**WHAT TO DO**
Using the text on brain states, answer these questions:
(a) What may the brain system be thought of as?
(b) Entropy is given in parentheses as a measure of what?
(c) The kinetic energy of a pair of neurons is expressed as a function of which quantities?

──────── TEXT BLOCK ────────

Number of Brain States in an N-Body Dynamical Scenario According to the Universal Bekenstein Entropy Bound.

There is an intense interest in the modulation of brain neural circuits and its correlations with different behavioral states, memory, learning, as well as neuropsychological disorders. It is believed that brain cells form functional circuits, process information and mediate behavior. Therefore, the brain system may be thought of as a super-computing machine that turns information into thoughts, memories, and cognitions. Moreover, according to the quantum brain dynamics and quantum conscience hypotheses, quantum theory, the most fundamental theory of matter, may help explain the function of the brain. In the intersection of the architecture of the brain's biological substrate, the processing of information and entropy (as a measure of information processing capacity), and the generation of input to this system (either externally or internally), one may expect to find the foundations of cognition and behavior as an emergent phenomenon. In this chapter, we calculate the entropy Bekenstein bound of the brain, and from that the number of information N in bits that is required to describe the brain down to its tiniest detail. Furthermore, we define the quantity cmR as brain quantum of action b. Next, we estimate the possible number of states b in the human brain as related to the number of information bits N. Furthermore, we derive an expression for the kinetic energy of a pair of neurons as a function of brain temperature T, the number of information N in bits, and the neuron mass mn as well as the number density of neurons n. We introduce the conjecture that the time rate of r(t) might represent the velocity at which a pair of neurons can approach or recede from each other upon experiencing a transfer of N number of information bits.

──────── AVAILABLE DATA ────────

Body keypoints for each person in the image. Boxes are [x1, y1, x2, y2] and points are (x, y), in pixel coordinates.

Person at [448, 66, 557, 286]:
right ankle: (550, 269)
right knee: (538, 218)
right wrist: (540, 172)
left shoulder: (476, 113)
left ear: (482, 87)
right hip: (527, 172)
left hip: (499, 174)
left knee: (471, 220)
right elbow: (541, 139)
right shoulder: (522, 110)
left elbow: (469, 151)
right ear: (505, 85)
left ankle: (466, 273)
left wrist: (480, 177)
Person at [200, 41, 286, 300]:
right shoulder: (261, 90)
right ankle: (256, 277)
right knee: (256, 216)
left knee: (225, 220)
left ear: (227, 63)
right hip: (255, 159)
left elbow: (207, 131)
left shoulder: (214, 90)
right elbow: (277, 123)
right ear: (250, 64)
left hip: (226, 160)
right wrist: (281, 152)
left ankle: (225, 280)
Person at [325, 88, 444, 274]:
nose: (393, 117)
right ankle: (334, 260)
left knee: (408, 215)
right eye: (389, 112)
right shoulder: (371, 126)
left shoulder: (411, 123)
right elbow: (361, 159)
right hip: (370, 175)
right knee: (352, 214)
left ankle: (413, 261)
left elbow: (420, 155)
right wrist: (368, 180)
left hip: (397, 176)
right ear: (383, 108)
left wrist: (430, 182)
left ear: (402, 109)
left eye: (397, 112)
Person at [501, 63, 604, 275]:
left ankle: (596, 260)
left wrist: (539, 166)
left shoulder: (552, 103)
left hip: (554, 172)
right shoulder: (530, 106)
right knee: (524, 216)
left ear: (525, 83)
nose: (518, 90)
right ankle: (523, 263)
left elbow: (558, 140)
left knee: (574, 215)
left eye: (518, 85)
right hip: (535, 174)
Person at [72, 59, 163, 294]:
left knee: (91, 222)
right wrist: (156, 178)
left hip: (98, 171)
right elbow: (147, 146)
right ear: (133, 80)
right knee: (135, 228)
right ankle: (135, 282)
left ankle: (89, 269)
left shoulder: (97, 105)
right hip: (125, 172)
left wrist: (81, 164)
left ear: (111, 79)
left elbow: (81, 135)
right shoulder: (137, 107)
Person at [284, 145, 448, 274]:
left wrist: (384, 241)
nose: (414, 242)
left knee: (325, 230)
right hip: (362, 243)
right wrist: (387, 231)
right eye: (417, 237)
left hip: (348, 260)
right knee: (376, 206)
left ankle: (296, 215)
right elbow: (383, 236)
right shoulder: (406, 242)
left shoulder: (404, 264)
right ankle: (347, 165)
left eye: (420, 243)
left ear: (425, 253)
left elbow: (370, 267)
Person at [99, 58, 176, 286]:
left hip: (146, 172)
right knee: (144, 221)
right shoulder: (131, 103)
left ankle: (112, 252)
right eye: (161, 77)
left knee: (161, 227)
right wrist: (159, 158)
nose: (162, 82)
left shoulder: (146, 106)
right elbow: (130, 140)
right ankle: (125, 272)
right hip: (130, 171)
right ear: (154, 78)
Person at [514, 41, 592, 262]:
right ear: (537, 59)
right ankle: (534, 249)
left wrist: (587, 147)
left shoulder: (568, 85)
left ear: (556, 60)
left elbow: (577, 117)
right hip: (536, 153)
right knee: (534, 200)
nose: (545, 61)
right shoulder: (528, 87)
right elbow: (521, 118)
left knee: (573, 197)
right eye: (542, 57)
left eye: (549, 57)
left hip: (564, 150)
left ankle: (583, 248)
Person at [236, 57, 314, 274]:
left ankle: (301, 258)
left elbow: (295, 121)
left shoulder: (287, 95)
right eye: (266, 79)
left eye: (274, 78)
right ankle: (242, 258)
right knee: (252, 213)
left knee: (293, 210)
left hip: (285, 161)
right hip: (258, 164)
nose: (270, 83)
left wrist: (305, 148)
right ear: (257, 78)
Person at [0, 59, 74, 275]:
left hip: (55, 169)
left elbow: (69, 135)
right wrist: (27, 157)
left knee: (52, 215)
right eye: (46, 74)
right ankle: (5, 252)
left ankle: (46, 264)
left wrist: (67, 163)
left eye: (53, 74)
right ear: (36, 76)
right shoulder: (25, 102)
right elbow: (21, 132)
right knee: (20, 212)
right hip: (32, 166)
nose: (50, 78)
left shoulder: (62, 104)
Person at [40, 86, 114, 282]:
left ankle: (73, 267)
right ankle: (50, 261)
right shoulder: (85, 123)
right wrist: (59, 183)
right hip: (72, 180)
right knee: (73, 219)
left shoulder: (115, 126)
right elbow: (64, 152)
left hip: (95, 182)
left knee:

────────

**YOUR SOLUTION**
(a) A super-computing machine that turns information into thoughts, memories, and cognitions.
(b) Information processing capacity.
(c) Brain temperature T, the number of information N in bits, the neuron mass mn, and the number density of neurons n.